Mit der zweiten Zertifizierung ist mittlerweile das gesamte Suurstoffi-Areal zertifiziert. Es bestätigt uns, dass wir mit unserem Aussenraumkonzept auf dem richtigen Weg sind. Wir haben von Anfang an auf eine naturnahe Umgebung geachtet. Mehr als ein Drittel der Wiesen und Rabatten zwischen den Wohnhäusern sind mit eiheimischen Pflanzen bestückt. Das lockt viele Vogelarten und unterschiedliche Schmetterlinge an. Schlussendlich sind naturnah gestaltete Areale von grosser Wichtigkeit für die einheimische Biodiversität.

Das Pilotprojekt «Sorglos mobil», an dem verschiedene Mobilitätsorganisationen beteiligt sind, soll auf dem Suurstoffi-Areal in Rotkreuz Hinweise liefern, wie die Bewohnerinnen und Bewohner den öffentlichen und individuellen Verkehr kombinieren und von Sharing-Möglichkeiten profitieren können. Was versprechen Sie sich davon?

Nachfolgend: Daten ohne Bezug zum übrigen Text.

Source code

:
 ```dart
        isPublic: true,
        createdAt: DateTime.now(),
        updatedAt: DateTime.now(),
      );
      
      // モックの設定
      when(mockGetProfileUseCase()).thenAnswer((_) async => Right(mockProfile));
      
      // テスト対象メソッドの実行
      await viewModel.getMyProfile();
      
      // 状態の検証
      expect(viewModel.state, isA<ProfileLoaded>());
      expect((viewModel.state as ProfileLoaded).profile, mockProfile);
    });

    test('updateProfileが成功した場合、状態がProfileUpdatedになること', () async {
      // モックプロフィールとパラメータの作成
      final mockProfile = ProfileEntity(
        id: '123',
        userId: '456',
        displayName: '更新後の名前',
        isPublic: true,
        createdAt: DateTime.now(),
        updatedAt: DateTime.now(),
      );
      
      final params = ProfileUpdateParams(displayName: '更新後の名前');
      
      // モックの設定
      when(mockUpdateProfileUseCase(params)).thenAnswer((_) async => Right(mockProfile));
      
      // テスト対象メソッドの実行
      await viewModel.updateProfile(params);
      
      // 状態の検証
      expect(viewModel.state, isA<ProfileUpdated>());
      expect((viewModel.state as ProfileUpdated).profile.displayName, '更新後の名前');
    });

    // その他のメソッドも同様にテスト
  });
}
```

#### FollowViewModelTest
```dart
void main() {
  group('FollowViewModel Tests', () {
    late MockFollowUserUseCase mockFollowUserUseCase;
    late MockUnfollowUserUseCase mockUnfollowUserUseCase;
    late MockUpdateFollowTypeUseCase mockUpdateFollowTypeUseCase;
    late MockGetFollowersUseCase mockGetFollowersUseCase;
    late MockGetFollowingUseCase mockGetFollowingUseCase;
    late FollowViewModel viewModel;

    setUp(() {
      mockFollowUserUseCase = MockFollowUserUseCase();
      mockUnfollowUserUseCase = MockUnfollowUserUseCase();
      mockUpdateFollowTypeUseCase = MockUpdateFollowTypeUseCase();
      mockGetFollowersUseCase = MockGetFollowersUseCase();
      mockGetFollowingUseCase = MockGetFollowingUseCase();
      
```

Die Reduktion von CO2 gehen wir nicht nur beim Bau und im Betrieb von Gebäuden an. Wir sind uns bewusst, dass jedes Gebäude Mobilität versursacht. Obwohl das Suurstoffi-Areal direkt am Bahnhof Rotkreuz liegt, kann nicht alles mit dem ÖV bewältigt werden. Das Projekt soll es unseren Mieterinnen und Mietern eine CO2-freie Mobilität ermöglichen.

Aktuell wird der Baustoff Holz in der Bau- und Immobilienbranche aufgrund des steigenden Nachhaltigkeitsanspruchs vermehrt eingesetzt. Auf dem Suurstoffi-Areal steht ja das höchste Holzhochhaus in der Schweiz. Planen Sie weiter mit Holz zu bauen, trotz der gegenwärtigen Lieferengpässe?

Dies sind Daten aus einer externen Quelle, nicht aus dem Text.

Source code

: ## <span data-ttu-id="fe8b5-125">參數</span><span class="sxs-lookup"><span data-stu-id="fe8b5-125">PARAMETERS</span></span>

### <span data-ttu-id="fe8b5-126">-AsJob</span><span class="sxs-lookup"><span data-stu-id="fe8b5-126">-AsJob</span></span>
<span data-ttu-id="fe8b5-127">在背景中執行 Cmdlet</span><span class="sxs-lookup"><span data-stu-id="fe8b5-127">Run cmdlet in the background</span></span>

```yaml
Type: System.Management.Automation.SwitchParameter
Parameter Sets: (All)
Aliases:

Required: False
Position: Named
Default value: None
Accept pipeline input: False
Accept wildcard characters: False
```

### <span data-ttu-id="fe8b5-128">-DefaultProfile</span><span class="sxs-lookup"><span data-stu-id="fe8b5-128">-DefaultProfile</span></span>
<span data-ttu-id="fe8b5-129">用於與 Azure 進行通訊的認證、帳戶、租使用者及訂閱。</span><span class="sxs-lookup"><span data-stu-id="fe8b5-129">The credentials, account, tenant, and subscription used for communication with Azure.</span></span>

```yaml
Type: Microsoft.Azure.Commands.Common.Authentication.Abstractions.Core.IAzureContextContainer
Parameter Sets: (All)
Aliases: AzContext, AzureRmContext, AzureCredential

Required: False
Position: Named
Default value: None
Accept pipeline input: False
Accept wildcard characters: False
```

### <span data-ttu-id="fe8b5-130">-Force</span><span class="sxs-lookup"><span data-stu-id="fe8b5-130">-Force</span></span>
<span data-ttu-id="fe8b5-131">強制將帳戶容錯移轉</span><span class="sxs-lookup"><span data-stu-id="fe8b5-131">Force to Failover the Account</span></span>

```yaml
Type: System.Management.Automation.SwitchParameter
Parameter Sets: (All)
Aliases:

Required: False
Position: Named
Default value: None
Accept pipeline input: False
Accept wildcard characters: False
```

Aus nachhaltigen Gesichtspunkten führt am Bauen mit Holz kein Weg vorbei. Zum einen bindet Holz viel CO2aus der Luft. Zugleich vermeidet jede Anwendung von Holz die Treibhausgasemissionen, welche zusätzlich aus Herstellung und Transport anderer Baumaterialien entstanden wären – der oft vergessene Substitutionseffekt von Holz. Die aktuell sehr hohen Preise für Holz aufgrund von Lieferengpässen sehen wir als vorübergehende Phase.

Ein veritabler Coup ist Zug Estates mit der Lancierung eines Green Bonds gelungen, der sehr gut aufgenommen wurde. Wie hat sich diese Anlageform entwickelt?

Im September 2019 konnte Zug Estates als erste Immobiliengesellschaft der Schweiz einen Green Bond emittieren. Der Anteil nachhaltig angelegter Gelder steigt in der Schweiz rasant. Von CHF 71.1 Mrd. (2014) auf rund CHF 1520 Mrd. im Jahr 2020. Grüne Anlagen, die auf ESG-Kriterien basieren, werden auch in den nächsten Jahren weiter zunehmen. Vor diesem Hintergrund verstärkt Zug Estates in diesem Jahr das Nachhaltigkeits-reporting und wird den Nachhaltigkeitsbericht im September 2021 zum ersten Mal nach international anerkannten GRI-Standards publizieren.

Interview: Remi Buchschacher

Begriffe

Das Anergienetz entnimmt dem Grundwasser überschüssige Wärme, heizt damit Wohngebäude und pumpt das Grundwasser anschliessend wieder zurück in den Boden. Die aufgenommene Niedertemperaturwärme wird als Anergie bezeichnet werden.

Die Energie für Circulago stammt aus dem Zugersee. Über eine unterirdische Leitung gelangt das Seewasser in einem geschlossenen Kreislauf zur Seewasserzentrale. Dort übergibt ein Wärmetauscher die erzeugte Energie an einen zweiten Kreislauf. Gleichzeitig zirkuliert das Seewasser wieder zurück in den Zugersee. Ein unterirdisches Verteilnetz erstreckt sich über die gesamte Stadt Zug und leitet die Energie an Quartierzentralen weiter. An diese Zentralen sind wiederum kleine und grosse Wärmenetze angeschlossen. Diese versorgen die Endverbraucher mittels einer Wärmeübergabestation mit Energie. Energie für Heizung, Warmwasser, Klimakälte und Serverraumkühlung – erneuerbar und regional.

Peter Wicki ist Leiter Entwicklung und Bauprojekte und Mitglied der Geschäftsleitung der Zug Estates AG.